→ **BRIEF**
Although the entries contain pictures, the copy should hold only their exact text.

→ **SOURCE RECORDS**
[Start of Attachment]

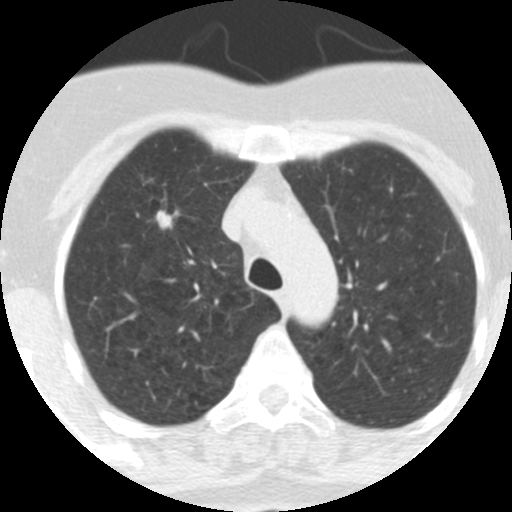
Chest CT (low-dose screening protocol), one axial image; baseline annual screen; lung window (W 1500 / L -600 HU); standard (soft-tissue) reconstruction kernel (STANDARD); 120 kVp; slice 72 of 313 in the series; 512 × 512 image matrix. Female participant, aged 62 years at enrolment.
Lesion marked by an expert reader, bounding box <116,162,184,233> (left, top, right, bottom; pixels). The exam's reader record, not a measurement of the box and not confirmed to be the same lesion: non-calcified nodule or mass ≥4 mm, right upper lobe, 9 × 7 mm, spiculated (stellate) margins, soft tissue attenuation. Participant outcome: lung cancer diagnosed 126 days after this screen — adenocarcinoma, NOS, right upper lobe, moderately differentiated (G2), stage IA (AJCC 6th edition), 18 mm at pathology.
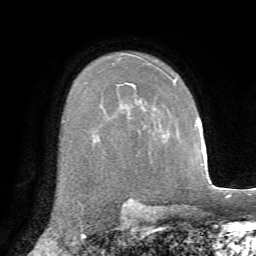
Breast MRI, one axial slice. Position 50 of 72 along the scan axis. Cropped to one breast. Dynamic contrast-enhanced series, time point 2 of 7 at this slice position (early post-contrast). 1.5 T. TE 4.3 ms, TR 8.7 ms. 2.2 mm slice thickness. 256 × 256 image matrix. Female patient.
Annotated regions visible in this slice (semi-automatically segmented with operator editing):
- enhancing-tissue mask used for the functional tumour volume (all voxels passing the contrast-enhancement thresholds inside the analysis volume; usually the tumour): bounding box (x1, y1, x2, y2) in pixels: (174, 79, 176, 83)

[End of Attachment]

→ **RESPONSE FOR THIS EXERCISE**
Chest CT (low-dose screening protocol), one axial image; baseline annual screen; lung window (W 1500 / L -600 HU); standard (soft-tissue) reconstruction kernel (STANDARD); 120 kVp; slice 72 of 313 in the series; 512 × 512 image matrix. Female participant, aged 62 years at enrolment.
Lesion marked by an expert reader, bounding box <116,162,184,233> (left, top, right, bottom; pixels). The exam's reader record, not a measurement of the box and not confirmed to be the same lesion: non-calcified nodule or mass ≥4 mm, right upper lobe, 9 × 7 mm, spiculated (stellate) margins, soft tissue attenuation. Participant outcome: lung cancer diagnosed 126 days after this screen — adenocarcinoma, NOS, right upper lobe, moderately differentiated (G2), stage IA (AJCC 6th edition), 18 mm at pathology.
Breast MRI, one axial slice. Position 50 of 72 along the scan axis. Cropped to one breast. Dynamic contrast-enhanced series, time point 2 of 7 at this slice position (early post-contrast). 1.5 T. TE 4.3 ms, TR 8.7 ms. 2.2 mm slice thickness. 256 × 256 image matrix. Female patient.
Annotated regions visible in this slice (semi-automatically segmented with operator editing):
- enhancing-tissue mask used for the functional tumour volume (all voxels passing the contrast-enhancement thresholds inside the analysis volume; usually the tumour): bounding box (x1, y1, x2, y2) in pixels: (174, 79, 176, 83)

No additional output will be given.